By Nicole Ossevoort, Diocesan Communications & Social Media Specialist
Those devoted to Syracuse’s very own saint, St. Marianne Cope, have been praying a special novenain commemoration of the anniversary of her death on August 9. The Saint Marianne Cope Shrine & Museum, located in Syracuse, invited faithful to join them in prayer: “A novena is made up of nine days of prayer and meditation and can be used to ask saints to pray for us. Each day’s prayer is spoken with an intention and we ask our saint to intercede and pass our prayer on to God whom we know they are with. In praying Saint Marianne’s novena on the event of her passing, we ask for special prayers for those who carry on her legacy of dignity, compassion and care for all.”

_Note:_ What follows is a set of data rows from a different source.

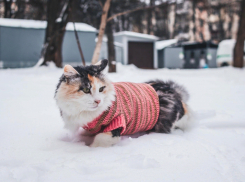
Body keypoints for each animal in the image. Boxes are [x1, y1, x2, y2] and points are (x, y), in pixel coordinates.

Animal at [54, 59, 192, 147]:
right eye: (86, 90)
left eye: (101, 89)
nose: (98, 101)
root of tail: (172, 90)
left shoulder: (117, 122)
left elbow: (100, 139)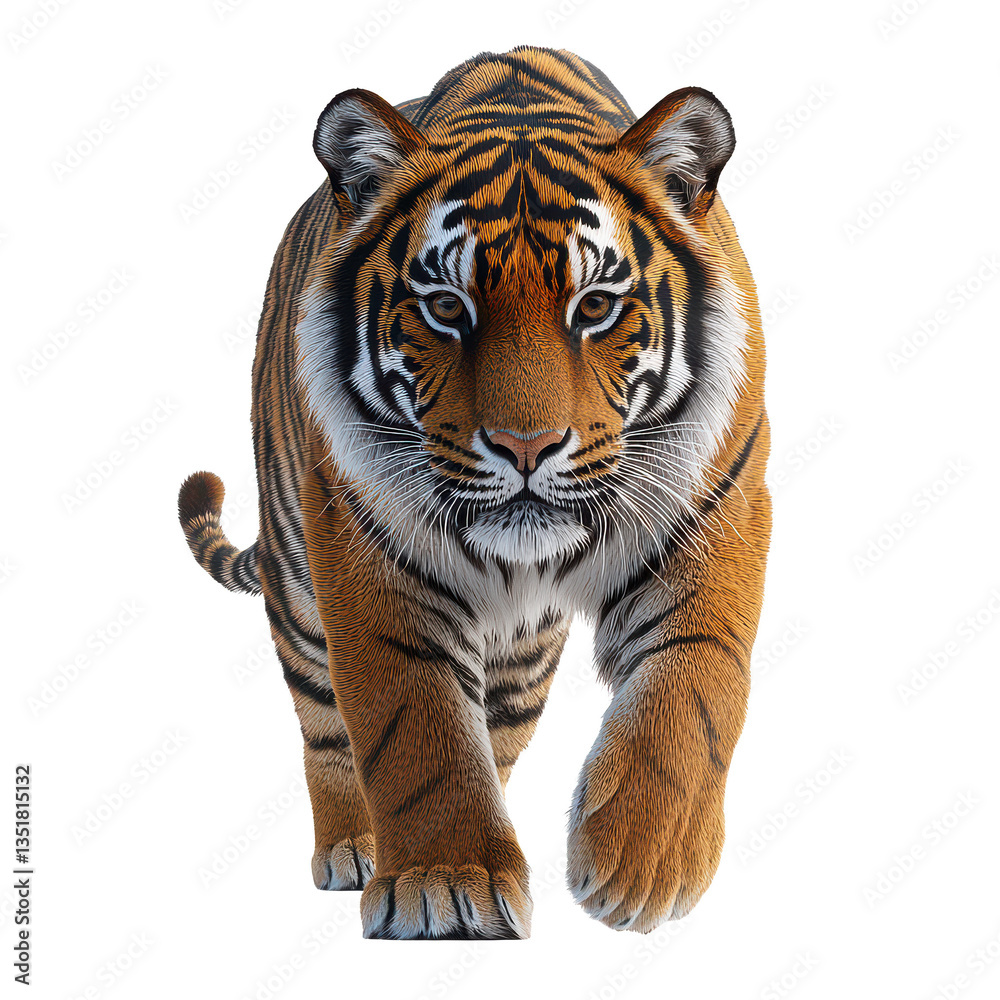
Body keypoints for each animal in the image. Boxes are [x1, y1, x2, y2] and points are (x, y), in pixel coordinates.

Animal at [177, 45, 771, 939]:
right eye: (445, 307)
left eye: (596, 305)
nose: (526, 447)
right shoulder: (365, 550)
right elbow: (413, 724)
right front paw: (444, 885)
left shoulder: (717, 511)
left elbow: (693, 686)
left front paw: (641, 866)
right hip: (298, 583)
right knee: (325, 725)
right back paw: (353, 846)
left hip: (523, 656)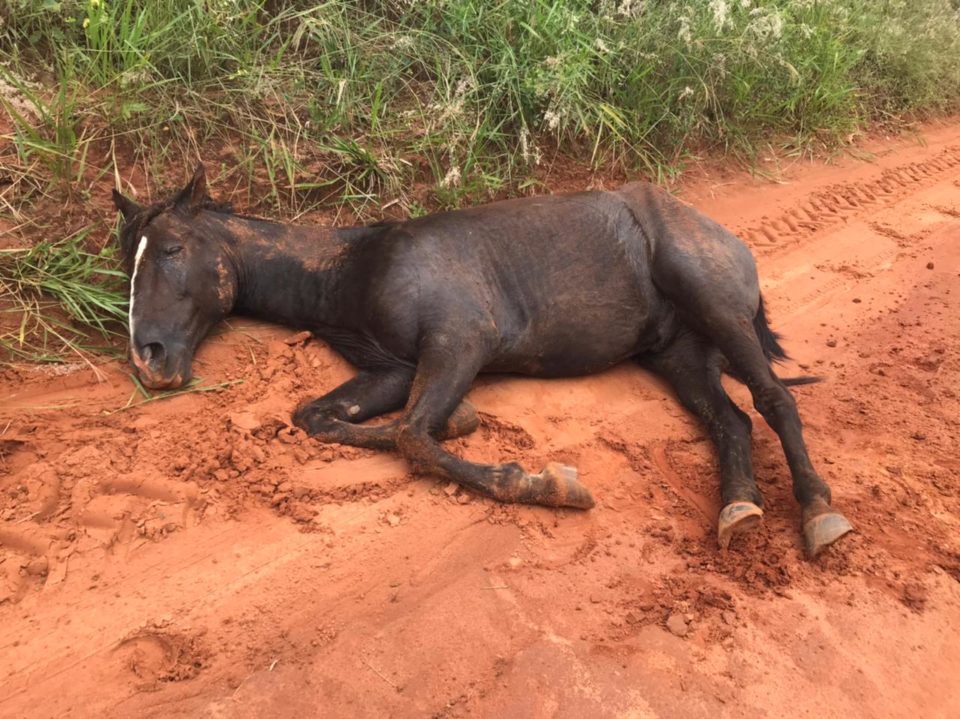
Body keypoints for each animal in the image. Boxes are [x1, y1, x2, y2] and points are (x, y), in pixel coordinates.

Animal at [112, 167, 856, 556]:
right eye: (129, 258)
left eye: (172, 249)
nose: (148, 359)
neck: (351, 269)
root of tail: (726, 239)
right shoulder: (390, 368)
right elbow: (324, 417)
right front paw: (466, 421)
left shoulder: (460, 341)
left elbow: (415, 436)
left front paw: (547, 484)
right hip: (678, 352)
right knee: (732, 421)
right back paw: (739, 507)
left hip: (714, 304)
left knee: (775, 399)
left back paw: (819, 513)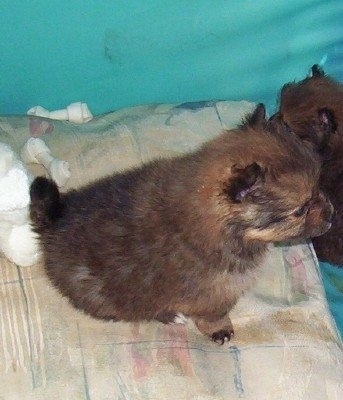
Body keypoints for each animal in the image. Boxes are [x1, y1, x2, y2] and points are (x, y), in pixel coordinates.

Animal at [29, 104, 334, 344]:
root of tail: (55, 220)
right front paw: (220, 330)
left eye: (318, 187)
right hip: (104, 294)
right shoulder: (214, 295)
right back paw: (169, 315)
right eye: (301, 210)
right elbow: (214, 315)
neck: (225, 228)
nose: (331, 214)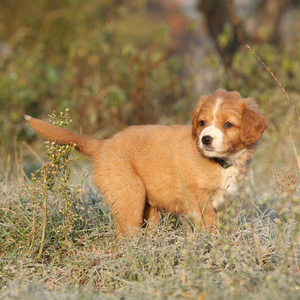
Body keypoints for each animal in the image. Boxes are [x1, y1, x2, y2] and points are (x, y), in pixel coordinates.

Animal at [24, 90, 266, 236]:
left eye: (228, 124)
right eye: (202, 123)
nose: (205, 139)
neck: (220, 161)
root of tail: (103, 144)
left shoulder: (226, 200)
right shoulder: (197, 197)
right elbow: (210, 223)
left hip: (150, 208)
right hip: (130, 195)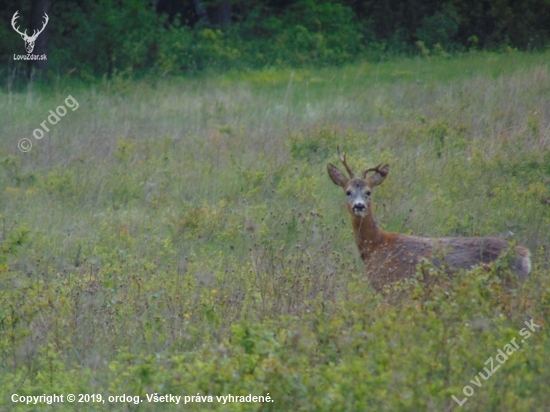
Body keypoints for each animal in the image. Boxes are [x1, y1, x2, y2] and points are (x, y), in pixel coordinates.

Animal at [330, 146, 532, 290]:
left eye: (368, 192)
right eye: (348, 192)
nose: (359, 206)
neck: (376, 247)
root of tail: (525, 256)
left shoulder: (394, 286)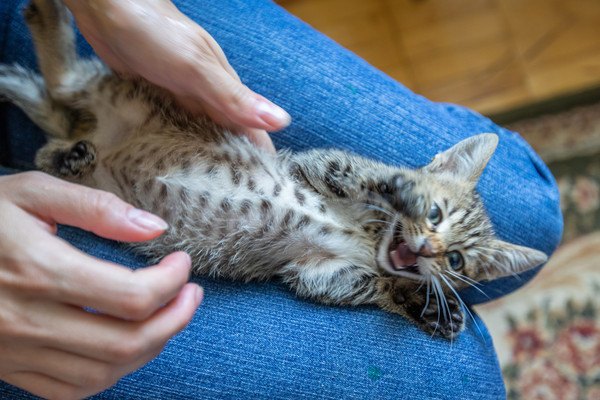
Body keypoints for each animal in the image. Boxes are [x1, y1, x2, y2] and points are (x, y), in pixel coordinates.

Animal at [0, 0, 548, 340]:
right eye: (435, 214)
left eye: (457, 261)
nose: (430, 250)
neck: (367, 239)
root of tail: (101, 134)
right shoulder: (320, 166)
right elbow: (366, 175)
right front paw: (403, 192)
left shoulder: (316, 273)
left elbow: (371, 287)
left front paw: (429, 305)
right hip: (131, 94)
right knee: (64, 82)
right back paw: (48, 24)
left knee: (52, 135)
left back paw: (69, 154)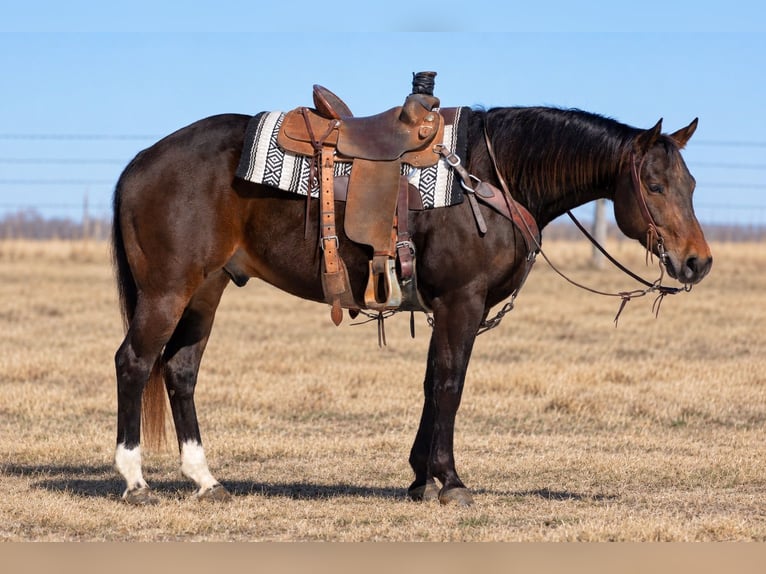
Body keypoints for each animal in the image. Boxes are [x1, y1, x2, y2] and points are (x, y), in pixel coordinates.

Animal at [111, 104, 712, 506]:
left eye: (690, 184)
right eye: (654, 186)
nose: (697, 262)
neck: (486, 178)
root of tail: (141, 160)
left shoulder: (444, 307)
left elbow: (431, 384)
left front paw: (421, 477)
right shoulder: (461, 302)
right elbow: (450, 384)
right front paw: (450, 481)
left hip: (206, 291)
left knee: (180, 371)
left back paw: (205, 479)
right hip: (168, 291)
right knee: (134, 363)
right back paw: (135, 479)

Each day of the novena highlighted a different local organization that serves the people, just like St. Marianne did. Highlighted groups included Francis House, Emmaus Ministry, and Franciscan Northside Ministries. The diocese featured the daily prayer on their Facebook page. Bishop Cunningham offered a special invitation to faithful in the diocese, asking them to “celebrate the life of Mother Marianne Cope.”
Bishop Cunningham said that, in praying the novena, people across the diocese recognize the many gifts that St. Marianne left the Church. He also said that the organizations highlighted on each day of the novena do work that is a “mirror image” of what St. Marianne would be doing if she was alive today.
St. Marianne Cope, a Sister of St. Francis of the Neumann Communities, was canonized on October 21, 2012. She was the very first Franciscan woman from the Americas to become a saint, and only the eleventh American saint. She was a pioneer of healthcare in the Central New York area before moving to Hawaii to care for those with Hansen’s Disease. St. Marianne cared for the most marginalized on Kalaupapa, Molokai until her death in 1919. Her feast day is celebrated on January 23.
The Saint Marianne Shrine and Museum is an incredible place to spend an afternoon – and Bishop Cunningham recommended it as a wonderful summer pilgrimage.